Records shown START
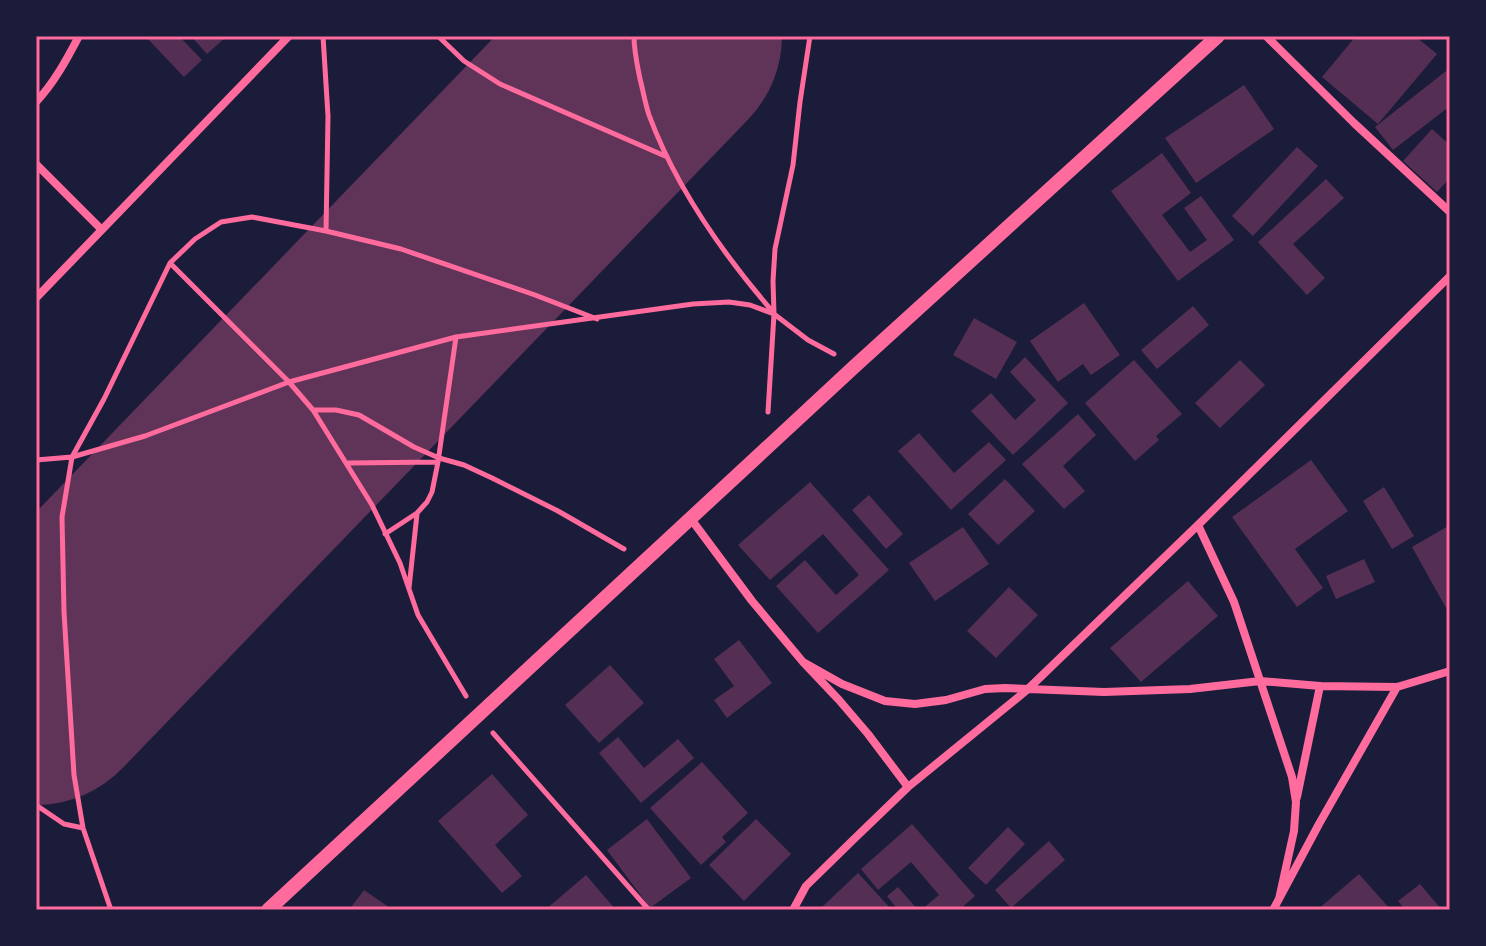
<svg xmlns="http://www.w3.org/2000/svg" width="1486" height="946" viewBox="0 0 1486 946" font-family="Ubuntu,sans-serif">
<rect width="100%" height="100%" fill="#1b1b3a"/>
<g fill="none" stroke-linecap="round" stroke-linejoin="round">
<path stroke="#603358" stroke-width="240" d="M 36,685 L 662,36"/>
</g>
<path fill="#542f53" d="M 145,36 L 179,36 L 202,60 L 184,77 Z
M 191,36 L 227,36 L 207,54 Z
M 1356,36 L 1415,36 L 1437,54 L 1378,124 L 1322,77 Z
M 1446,71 L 1450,76 L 1450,106 L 1393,150 L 1375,127 Z
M 1244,85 L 1274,129 L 1196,183 L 1165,138 Z
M 1432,129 L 1450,145 L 1450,178 L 1437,192 L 1403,161 Z
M 1297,147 L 1318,166 L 1253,236 L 1232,216 Z
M 1162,153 L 1191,193 L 1162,215 L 1190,252 L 1207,240 L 1184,208 L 1201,196 L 1234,240 L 1178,281 L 1111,191 Z
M 1326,179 L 1344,198 L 1293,244 L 1325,278 L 1307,295 L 1258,242 Z
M 1084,303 L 1120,355 L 1091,375 L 1083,364 L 1058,382 L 1030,341 Z
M 1193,306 L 1209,325 L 1157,369 L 1141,350 Z
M 974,318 L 1017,342 L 996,379 L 953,355 Z
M 1025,357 L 1068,403 L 1013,455 L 971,411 L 991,393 L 1015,420 L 1036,400 L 1010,372 Z
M 1134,360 L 1182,414 L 1156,436 L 1159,440 L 1135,461 L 1085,403 Z
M 1240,360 L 1265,385 L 1220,428 L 1195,403 Z
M 1078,414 L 1096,435 L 1063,466 L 1085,491 L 1064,509 L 1022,464 Z
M 919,433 L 954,473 L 989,442 L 1006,460 L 951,510 L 898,451 Z
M 1311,460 L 1348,511 L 1295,549 L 1323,588 L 1297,607 L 1232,517 Z
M 1005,479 L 1035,511 L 998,545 L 968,514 Z
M 810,482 L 889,570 L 818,633 L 776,586 L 805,560 L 836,595 L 859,575 L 823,534 L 770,580 L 738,545 Z
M 1384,487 L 1414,536 L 1392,549 L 1363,501 Z
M 869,495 L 903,534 L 886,549 L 852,510 Z
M 1450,525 L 1450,615 L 1412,547 Z
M 963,527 L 989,564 L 935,601 L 909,563 Z
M 1364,559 L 1375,582 L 1336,599 L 1326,576 Z
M 1188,581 L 1218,616 L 1141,682 L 1110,648 Z
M 1009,587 L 1038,615 L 996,658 L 967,631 Z
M 739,640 L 772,683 L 727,718 L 714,700 L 734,686 L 714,659 Z
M 610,665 L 644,703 L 599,743 L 565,705 Z
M 618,737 L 644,768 L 678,739 L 694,758 L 641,803 L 599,753 Z
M 702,762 L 748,813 L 722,837 L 726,842 L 701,865 L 650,808 Z
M 492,774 L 528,815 L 495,845 L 522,876 L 502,893 L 438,821 Z
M 647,819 L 691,878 L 650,908 L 607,850 Z
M 756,819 L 791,854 L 744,901 L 709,865 Z
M 912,824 L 975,896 L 959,910 L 921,910 L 939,895 L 911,862 L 878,890 L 861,869 Z
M 1008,827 L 1025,844 L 986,885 L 968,868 Z
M 1049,841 L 1065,860 L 1011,908 L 995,890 Z
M 858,873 L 892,910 L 825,910 L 822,907 Z
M 1359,874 L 1391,910 L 1317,910 Z
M 586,875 L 616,910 L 545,910 Z
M 1420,884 L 1442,910 L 1405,910 L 1398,901 Z
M 898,887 L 918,910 L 898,910 L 887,896 Z
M 364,890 L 393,910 L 349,910 Z"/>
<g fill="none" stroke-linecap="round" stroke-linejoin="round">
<path stroke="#ff6b9d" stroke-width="5" d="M 323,36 L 328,116 L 326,231
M 438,36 L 464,61 L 500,84 L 665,156
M 634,36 C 634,51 637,64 640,79 C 643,90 645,103 649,115 C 676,188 722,253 773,312
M 170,263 L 289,382 L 313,410 L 372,505 L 400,563 L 418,615 L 466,696
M 313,410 L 336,410 L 359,415 L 414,447 L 439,458 L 464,465 L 492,478 L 558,511 L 624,549
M 768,412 L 774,314 L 773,281 L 775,249 L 793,165 L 800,102 L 810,36
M 36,460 L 72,457 L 145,436 L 289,382 L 456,337 L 693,304 L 729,302 L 750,305 L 774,314 L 808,340 L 834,354
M 348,463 L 438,462
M 385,534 L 417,513 L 427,502 L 432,492 L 438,462 L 456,337
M 409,588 L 417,514
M 493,733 L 649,910
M 36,805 L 64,824 L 83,828
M 111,910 L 83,828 L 74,775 L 64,612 L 62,517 L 72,457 L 104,399 L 170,263 L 195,239 L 221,222 L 252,217 L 326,231 L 401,249 L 535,295 L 597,319"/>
<path stroke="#ff6b9d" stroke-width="8" d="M 1266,36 L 1354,123 L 1450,212
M 36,102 C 54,83 67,59 79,36
M 36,164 L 101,229
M 36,298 L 289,36
M 691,519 L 752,601 L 803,662 L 839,700 L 868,734 L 908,787
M 1198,525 L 1234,602 L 1292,777 L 1296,802 L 1294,831 L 1279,899
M 803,662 L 842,684 L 885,701 L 915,704 L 946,700 L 985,689 L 1005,688 L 1104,692 L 1190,689 L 1260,681 L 1320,686 L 1397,687 L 1450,671
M 1297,797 L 1320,686
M 793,910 L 806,886 L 853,840 L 908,787 L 1027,690 L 1198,525 L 1450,276
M 1273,910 L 1319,824 L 1397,687"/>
<path stroke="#ff6b9d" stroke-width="14" d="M 268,910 L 855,366 L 1218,36"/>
</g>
<rect width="1486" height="946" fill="none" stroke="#1b1b3a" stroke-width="76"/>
<rect x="38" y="38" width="1410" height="870" fill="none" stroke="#ff6b9d" stroke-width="3"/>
</svg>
Records shown END
Restate the records above in full and word for word, but do not carry over any pictures.

<svg xmlns="http://www.w3.org/2000/svg" width="1486" height="946" viewBox="0 0 1486 946" font-family="Ubuntu,sans-serif">
<rect width="100%" height="100%" fill="#1b1b3a"/>
<g fill="none" stroke-linecap="round" stroke-linejoin="round">
<path stroke="#603358" stroke-width="240" d="M 36,685 L 662,36"/>
</g>
<path fill="#542f53" d="M 145,36 L 179,36 L 202,60 L 184,77 Z
M 191,36 L 227,36 L 207,54 Z
M 1356,36 L 1415,36 L 1437,54 L 1378,124 L 1322,77 Z
M 1446,71 L 1450,76 L 1450,106 L 1393,150 L 1375,127 Z
M 1244,85 L 1274,129 L 1196,183 L 1165,138 Z
M 1432,129 L 1450,145 L 1450,178 L 1437,192 L 1403,161 Z
M 1297,147 L 1318,166 L 1253,236 L 1232,216 Z
M 1162,153 L 1191,193 L 1162,215 L 1190,252 L 1207,240 L 1184,208 L 1201,196 L 1234,240 L 1178,281 L 1111,191 Z
M 1326,179 L 1344,198 L 1293,244 L 1325,278 L 1307,295 L 1258,242 Z
M 1084,303 L 1120,355 L 1091,375 L 1083,364 L 1058,382 L 1030,341 Z
M 1193,306 L 1209,325 L 1157,369 L 1141,350 Z
M 974,318 L 1017,342 L 996,379 L 953,355 Z
M 1025,357 L 1068,403 L 1013,455 L 971,411 L 991,393 L 1015,420 L 1036,400 L 1010,372 Z
M 1134,360 L 1182,414 L 1156,436 L 1159,440 L 1135,461 L 1085,403 Z
M 1240,360 L 1265,385 L 1220,428 L 1195,403 Z
M 1078,414 L 1096,435 L 1063,466 L 1085,491 L 1064,509 L 1022,464 Z
M 919,433 L 954,473 L 989,442 L 1006,460 L 951,510 L 898,451 Z
M 1311,460 L 1348,511 L 1295,549 L 1323,588 L 1297,607 L 1232,517 Z
M 1005,479 L 1035,511 L 998,545 L 968,514 Z
M 810,482 L 889,570 L 818,633 L 776,586 L 805,560 L 836,595 L 859,575 L 823,534 L 770,580 L 738,545 Z
M 1384,487 L 1414,536 L 1392,549 L 1363,501 Z
M 869,495 L 903,534 L 886,549 L 852,510 Z
M 1450,525 L 1450,615 L 1412,547 Z
M 963,527 L 989,564 L 935,601 L 909,563 Z
M 1364,559 L 1375,582 L 1336,599 L 1326,576 Z
M 1188,581 L 1218,616 L 1141,682 L 1110,648 Z
M 1009,587 L 1038,615 L 996,658 L 967,631 Z
M 739,640 L 772,683 L 727,718 L 714,700 L 734,686 L 714,659 Z
M 610,665 L 644,703 L 599,743 L 565,705 Z
M 618,737 L 644,768 L 678,739 L 694,758 L 641,803 L 599,753 Z
M 702,762 L 748,813 L 722,837 L 726,842 L 701,865 L 650,808 Z
M 492,774 L 528,815 L 495,845 L 522,876 L 502,893 L 438,821 Z
M 647,819 L 691,878 L 650,908 L 607,850 Z
M 756,819 L 791,854 L 744,901 L 709,865 Z
M 912,824 L 975,896 L 959,910 L 921,910 L 939,895 L 911,862 L 878,890 L 861,869 Z
M 1008,827 L 1025,844 L 986,885 L 968,868 Z
M 1049,841 L 1065,860 L 1011,908 L 995,890 Z
M 858,873 L 892,910 L 825,910 L 822,907 Z
M 1359,874 L 1391,910 L 1317,910 Z
M 586,875 L 616,910 L 545,910 Z
M 1420,884 L 1442,910 L 1405,910 L 1398,901 Z
M 898,887 L 918,910 L 898,910 L 887,896 Z
M 364,890 L 393,910 L 349,910 Z"/>
<g fill="none" stroke-linecap="round" stroke-linejoin="round">
<path stroke="#ff6b9d" stroke-width="5" d="M 323,36 L 328,116 L 326,231
M 438,36 L 464,61 L 500,84 L 665,156
M 634,36 C 634,51 637,64 640,79 C 643,90 645,103 649,115 C 676,188 722,253 773,312
M 170,263 L 289,382 L 313,410 L 372,505 L 400,563 L 418,615 L 466,696
M 313,410 L 336,410 L 359,415 L 414,447 L 439,458 L 464,465 L 492,478 L 558,511 L 624,549
M 768,412 L 774,314 L 773,281 L 775,249 L 793,165 L 800,102 L 810,36
M 36,460 L 72,457 L 145,436 L 289,382 L 456,337 L 693,304 L 729,302 L 750,305 L 774,314 L 808,340 L 834,354
M 348,463 L 438,462
M 385,534 L 417,513 L 427,502 L 432,492 L 438,462 L 456,337
M 409,588 L 417,514
M 493,733 L 649,910
M 36,805 L 64,824 L 83,828
M 111,910 L 83,828 L 74,775 L 64,612 L 62,517 L 72,457 L 104,399 L 170,263 L 195,239 L 221,222 L 252,217 L 326,231 L 401,249 L 535,295 L 597,319"/>
<path stroke="#ff6b9d" stroke-width="8" d="M 1266,36 L 1354,123 L 1450,212
M 36,102 C 54,83 67,59 79,36
M 36,164 L 101,229
M 36,298 L 289,36
M 691,519 L 752,601 L 803,662 L 839,700 L 868,734 L 908,787
M 1198,525 L 1234,602 L 1292,777 L 1296,802 L 1294,831 L 1279,899
M 803,662 L 842,684 L 885,701 L 915,704 L 946,700 L 985,689 L 1005,688 L 1104,692 L 1190,689 L 1260,681 L 1320,686 L 1397,687 L 1450,671
M 1297,797 L 1320,686
M 793,910 L 806,886 L 853,840 L 908,787 L 1027,690 L 1198,525 L 1450,276
M 1273,910 L 1319,824 L 1397,687"/>
<path stroke="#ff6b9d" stroke-width="14" d="M 268,910 L 855,366 L 1218,36"/>
</g>
<rect width="1486" height="946" fill="none" stroke="#1b1b3a" stroke-width="76"/>
<rect x="38" y="38" width="1410" height="870" fill="none" stroke="#ff6b9d" stroke-width="3"/>
</svg>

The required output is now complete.